NOTE: Data from Rounds I through IV cannot be merged with Rounds V through XIX data since entirely different samples were used for the RLMS Phase I (Rounds I through IV) and Phase II (Rounds V through XIX). The attempt to merge data sets from Phase I with those from Phase II will generate erroneous results.
In each of the RLMS data sets, the unit of analysis is a household, a household member, or a survey site, depending upon whether one is looking at household-, individual-, or community-level data. Note that Person 1 is not necessarily the head of the household.
Rounds I through IV
In Rounds I through IV, the variables SITE and FAMILY identify a unique household; SITE, FAMILY, and PERSON identify a unique individual. SITE is a geographic descriptor, and there are up to 360 families within each SITE. The numbers for FAMILY are repeated from site to site, and the numbers for PERSON are repeated from family to family. To prevent errors in merging data, use SITE as a primary sort key; FAMILY as a secondary sort key for household-level data; and SITE, FAMILY, and PERSON as sort keys for individual-level data.
In Rounds I through IV, as in all subsequent rounds, a code of “1” for gender indicates that the respondent is male, while a code of “2” indicates a female respondent. For birth years, a code of “00” means that the respondent was born in 1900. A code of “99” means that 1899 was the respondent’s year of birth.

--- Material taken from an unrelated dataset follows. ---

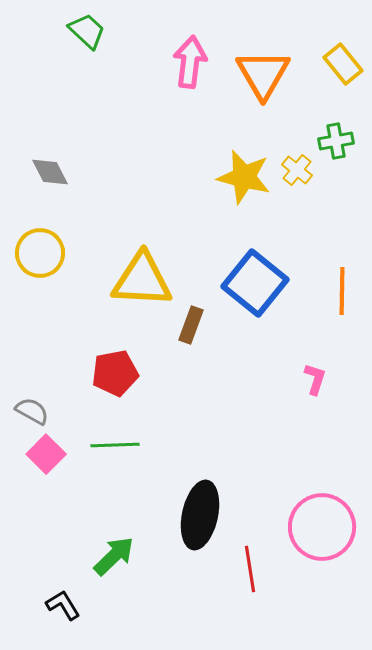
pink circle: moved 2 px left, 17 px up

In Round V, the variables SITE5 and FAMILY5 identify a unique household. SITE5, FAMILY5, and PERSON5 identify a unique individual. As in Round I, SITE5 is a geographic descriptor and the numbers for FAMILY5 and PERSON5 are repeated within their respective broader categories.
Rounds VI through XVII
Starting in Round VI, an additional variable was required for unique identification of a household or person. The variables SITE, CENSUSD, and FAMILY identify a unique household, while SITE, CENSUSD, FAMILY, and PERSON identify an individual. As in Round I, SITE is a geographic descriptor and the numbers for CENSUSD, FAMILY, and PERSON are repeated within their respective broader categories.
Rounds XVIII and Above
Starting in Round XVIII, the variables REGION and FAMILY identify a unique household, while REGION, FAMILY, and PERSON identify an individual. REGION is a geographic descriptor and the numbers for FAMILY, and PERSON are repeated within their respective broader categories.
Starting with Round V, each round has a unique individual or family identifier. In both files, this identifier has the same name. For Round V it was AID, for Round VI it was BID, etc. To merge Round V with a later round, use the merge variable AID (at either the household- or individual-level) from the data sets; to merge Round VI with a later round, use BID, etc.
To help researchers construct longitudinal files, the variable IDIND was added to the individual-level data files. This allows people across rounds to be merged easily. If you have older files that do not include idind, we supply a file that allows you to link idind with each individual. That variable, and the variables needed to link with each cross-sectional file, are in Longitudinal_identifiers.zip in the Supplemental Files section of the RLMS-HSE Dataverse.
Do NOT try to merge rounds using any other combination of variables. To do so will generate erroneous results.